======== Provided data

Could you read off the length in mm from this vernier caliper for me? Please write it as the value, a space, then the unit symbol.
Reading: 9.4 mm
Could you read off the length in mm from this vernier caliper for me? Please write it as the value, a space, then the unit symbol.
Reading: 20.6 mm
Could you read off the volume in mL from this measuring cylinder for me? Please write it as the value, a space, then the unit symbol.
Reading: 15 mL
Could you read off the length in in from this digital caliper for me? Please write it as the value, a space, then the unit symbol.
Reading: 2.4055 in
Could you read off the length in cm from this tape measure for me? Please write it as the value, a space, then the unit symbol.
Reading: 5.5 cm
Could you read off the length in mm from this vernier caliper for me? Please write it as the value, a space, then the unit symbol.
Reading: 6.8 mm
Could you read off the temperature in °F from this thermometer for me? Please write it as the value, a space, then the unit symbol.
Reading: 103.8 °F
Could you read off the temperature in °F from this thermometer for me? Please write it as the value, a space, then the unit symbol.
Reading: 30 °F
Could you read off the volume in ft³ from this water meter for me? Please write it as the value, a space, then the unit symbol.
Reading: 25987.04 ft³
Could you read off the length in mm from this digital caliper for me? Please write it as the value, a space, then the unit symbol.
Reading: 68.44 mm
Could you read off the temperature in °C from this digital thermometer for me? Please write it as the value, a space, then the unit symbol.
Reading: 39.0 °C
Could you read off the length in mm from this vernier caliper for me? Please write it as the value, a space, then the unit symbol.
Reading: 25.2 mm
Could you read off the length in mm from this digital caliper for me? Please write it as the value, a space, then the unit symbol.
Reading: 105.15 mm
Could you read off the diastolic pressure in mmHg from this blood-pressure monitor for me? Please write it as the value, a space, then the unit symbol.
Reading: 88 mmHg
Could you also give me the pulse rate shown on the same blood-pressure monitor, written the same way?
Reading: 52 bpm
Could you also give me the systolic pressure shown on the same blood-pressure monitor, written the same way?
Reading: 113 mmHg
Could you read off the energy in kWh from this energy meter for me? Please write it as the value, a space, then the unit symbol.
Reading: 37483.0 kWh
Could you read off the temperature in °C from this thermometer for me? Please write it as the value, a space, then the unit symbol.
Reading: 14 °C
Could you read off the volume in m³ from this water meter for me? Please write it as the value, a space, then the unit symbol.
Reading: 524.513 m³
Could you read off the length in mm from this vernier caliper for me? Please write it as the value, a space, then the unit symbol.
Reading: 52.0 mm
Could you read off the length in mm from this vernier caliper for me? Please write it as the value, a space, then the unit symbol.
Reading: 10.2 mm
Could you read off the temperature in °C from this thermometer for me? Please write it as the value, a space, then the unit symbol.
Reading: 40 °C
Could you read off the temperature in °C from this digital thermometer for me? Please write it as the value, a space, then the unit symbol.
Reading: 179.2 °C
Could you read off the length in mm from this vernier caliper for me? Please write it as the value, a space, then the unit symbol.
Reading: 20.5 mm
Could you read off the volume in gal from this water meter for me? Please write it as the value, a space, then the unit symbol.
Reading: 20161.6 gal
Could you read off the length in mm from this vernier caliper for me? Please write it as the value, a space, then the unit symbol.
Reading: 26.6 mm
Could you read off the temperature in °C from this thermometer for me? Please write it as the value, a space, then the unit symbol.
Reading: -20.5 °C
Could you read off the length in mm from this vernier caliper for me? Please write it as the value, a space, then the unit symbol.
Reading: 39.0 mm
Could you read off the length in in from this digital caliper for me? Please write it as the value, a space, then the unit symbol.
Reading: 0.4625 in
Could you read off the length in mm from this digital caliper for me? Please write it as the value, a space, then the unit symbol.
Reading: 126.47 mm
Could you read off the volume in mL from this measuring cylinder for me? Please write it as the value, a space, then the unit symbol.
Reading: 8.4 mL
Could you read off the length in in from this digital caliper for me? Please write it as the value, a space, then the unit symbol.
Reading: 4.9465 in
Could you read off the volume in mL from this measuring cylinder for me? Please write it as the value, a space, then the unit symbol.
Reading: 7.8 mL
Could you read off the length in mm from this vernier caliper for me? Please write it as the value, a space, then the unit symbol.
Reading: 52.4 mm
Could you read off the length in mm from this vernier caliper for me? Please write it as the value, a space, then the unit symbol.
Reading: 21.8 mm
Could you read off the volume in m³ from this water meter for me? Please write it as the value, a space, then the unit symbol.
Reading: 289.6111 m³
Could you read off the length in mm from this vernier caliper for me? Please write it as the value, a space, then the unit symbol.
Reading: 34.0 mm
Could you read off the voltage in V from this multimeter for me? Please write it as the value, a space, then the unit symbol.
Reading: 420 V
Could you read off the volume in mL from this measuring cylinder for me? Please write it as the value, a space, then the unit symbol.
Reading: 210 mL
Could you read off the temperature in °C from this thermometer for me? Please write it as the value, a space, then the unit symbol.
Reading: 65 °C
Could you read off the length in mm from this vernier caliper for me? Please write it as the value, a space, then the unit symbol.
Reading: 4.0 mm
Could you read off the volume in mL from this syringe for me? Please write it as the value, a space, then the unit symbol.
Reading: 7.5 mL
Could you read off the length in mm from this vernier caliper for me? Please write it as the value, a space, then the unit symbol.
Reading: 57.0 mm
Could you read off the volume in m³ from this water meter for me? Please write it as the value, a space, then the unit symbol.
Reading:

================

== Exercise goal ==
Turn the listing above into a JSON list of strings, one string per line, and leave out any blank lines.

== Solution to this problem ==
[
  "Could you read off the length in mm from this vernier caliper for me? Please write it as the value, a space, then the unit symbol.",
  "Reading: 9.4 mm",
  "Could you read off the length in mm from this vernier caliper for me? Please write it as the value, a space, then the unit symbol.",
  "Reading: 20.6 mm",
  "Could you read off the volume in mL from this measuring cylinder for me? Please write it as the value, a space, then the unit symbol.",
  "Reading: 15 mL",
  "Could you read off the length in in from this digital caliper for me? Please write it as the value, a space, then the unit symbol.",
  "Reading: 2.4055 in",
  "Could you read off the length in cm from this tape measure for me? Please write it as the value, a space, then the unit symbol.",
  "Reading: 5.5 cm",
  "Could you read off the length in mm from this vernier caliper for me? Please write it as the value, a space, then the unit symbol.",
  "Reading: 6.8 mm",
  "Could you read off the temperature in °F from this thermometer for me? Please write it as the value, a space, then the unit symbol.",
  "Reading: 103.8 °F",
  "Could you read off the temperature in °F from this thermometer for me? Please write it as the value, a space, then the unit symbol.",
  "Reading: 30 °F",
  "Could you read off the volume in ft³ from this water meter for me? Please write it as the value, a space, then the unit symbol.",
  "Reading: 25987.04 ft³",
  "Could you read off the length in mm from this digital caliper for me? Please write it as the value, a space, then the unit symbol.",
  "Reading: 68.44 mm",
  "Could you read off the temperature in °C from this digital thermometer for me? Please write it as the value, a space, then the unit symbol.",
  "Reading: 39.0 °C",
  "Could you read off the length in mm from this vernier caliper for me? Please write it as the value, a space, then the unit symbol.",
  "Reading: 25.2 mm",
  "Could you read off the length in mm from this digital caliper for me? Please write it as the value, a space, then the unit symbol.",
  "Reading: 105.15 mm",
  "Could you read off the diastolic pressure in mmHg from this blood-pressure monitor for me? Please write it as the value, a space, then the unit symbol.",
  "Reading: 88 mmHg",
  "Could you also give me the pulse rate shown on the same blood-pressure monitor, written the same way?",
  "Reading: 52 bpm",
  "Could you also give me the systolic pressure shown on the same blood-pressure monitor, written the same way?",
  "Reading: 113 mmHg",
  "Could you read off the energy in kWh from this energy meter for me? Please write it as the value, a space, then the unit symbol.",
  "Reading: 37483.0 kWh",
  "Could you read off the temperature in °C from this thermometer for me? Please write it as the value, a space, then the unit symbol.",
  "Reading: 14 °C",
  "Could you read off the volume in m³ from this water meter for me? Please write it as the value, a space, then the unit symbol.",
  "Reading: 524.513 m³",
  "Could you read off the length in mm from this vernier caliper for me? Please write it as the value, a space, then the unit symbol.",
  "Reading: 52.0 mm",
  "Could you read off the length in mm from this vernier caliper for me? Please write it as the value, a space, then the unit symbol.",
  "Reading: 10.2 mm",
  "Could you read off the temperature in °C from this thermometer for me? Please write it as the value, a space, then the unit symbol.",
  "Reading: 40 °C",
  "Could you read off the temperature in °C from this digital thermometer for me? Please write it as the value, a space, then the unit symbol.",
  "Reading: 179.2 °C",
  "Could you read off the length in mm from this vernier caliper for me? Please write it as the value, a space, then the unit symbol.",
  "Reading: 20.5 mm",
  "Could you read off the volume in gal from this water meter for me? Please write it as the value, a space, then the unit symbol.",
  "Reading: 20161.6 gal",
  "Could you read off the length in mm from this vernier caliper for me? Please write it as the value, a space, then the unit symbol.",
  "Reading: 26.6 mm",
  "Could you read off the temperature in °C from this thermometer for me? Please write it as the value, a space, then the unit symbol.",
  "Reading: -20.5 °C",
  "Could you read off the length in mm from this vernier caliper for me? Please write it as the value, a space, then the unit symbol.",
  "Reading: 39.0 mm",
  "Could you read off the length in in from this digital caliper for me? Please write it as the value, a space, then the unit symbol.",
  "Reading: 0.4625 in",
  "Could you read off the length in mm from this digital caliper for me? Please write it as the value, a space, then the unit symbol.",
  "Reading: 126.47 mm",
  "Could you read off the volume in mL from this measuring cylinder for me? Please write it as the value, a space, then the unit symbol.",
  "Reading: 8.4 mL",
  "Could you read off the length in in from this digital caliper for me? Please write it as the value, a space, then the unit symbol.",
  "Reading: 4.9465 in",
  "Could you read off the volume in mL from this measuring cylinder for me? Please write it as the value, a space, then the unit symbol.",
  "Reading: 7.8 mL",
  "Could you read off the length in mm from this vernier caliper for me? Please write it as the value, a space, then the unit symbol.",
  "Reading: 52.4 mm",
  "Could you read off the length in mm from this vernier caliper for me? Please write it as the value, a space, then the unit symbol.",
  "Reading: 21.8 mm",
  "Could you read off the volume in m³ from this water meter for me? Please write it as the value, a space, then the unit symbol.",
  "Reading: 289.6111 m³",
  "Could you read off the length in mm from this vernier caliper for me? Please write it as the value, a space, then the unit symbol.",
  "Reading: 34.0 mm",
  "Could you read off the voltage in V from this multimeter for me? Please write it as the value, a space, then the unit symbol.",
  "Reading: 420 V",
  "Could you read off the volume in mL from this measuring cylinder for me? Please write it as the value, a space, then the unit symbol.",
  "Reading: 210 mL",
  "Could you read off the temperature in °C from this thermometer for me? Please write it as the value, a space, then the unit symbol.",
  "Reading: 65 °C",
  "Could you read off the length in mm from this vernier caliper for me? Please write it as the value, a space, then the unit symbol.",
  "Reading: 4.0 mm",
  "Could you read off the volume in mL from this syringe for me? Please write it as the value, a space, then the unit symbol.",
  "Reading: 7.5 mL",
  "Could you read off the length in mm from this vernier caliper for me? Please write it as the value, a space, then the unit symbol.",
  "Reading: 57.0 mm",
  "Could you read off the volume in m³ from this water meter for me? Please write it as the value, a space, then the unit symbol.",
  "Reading:"
]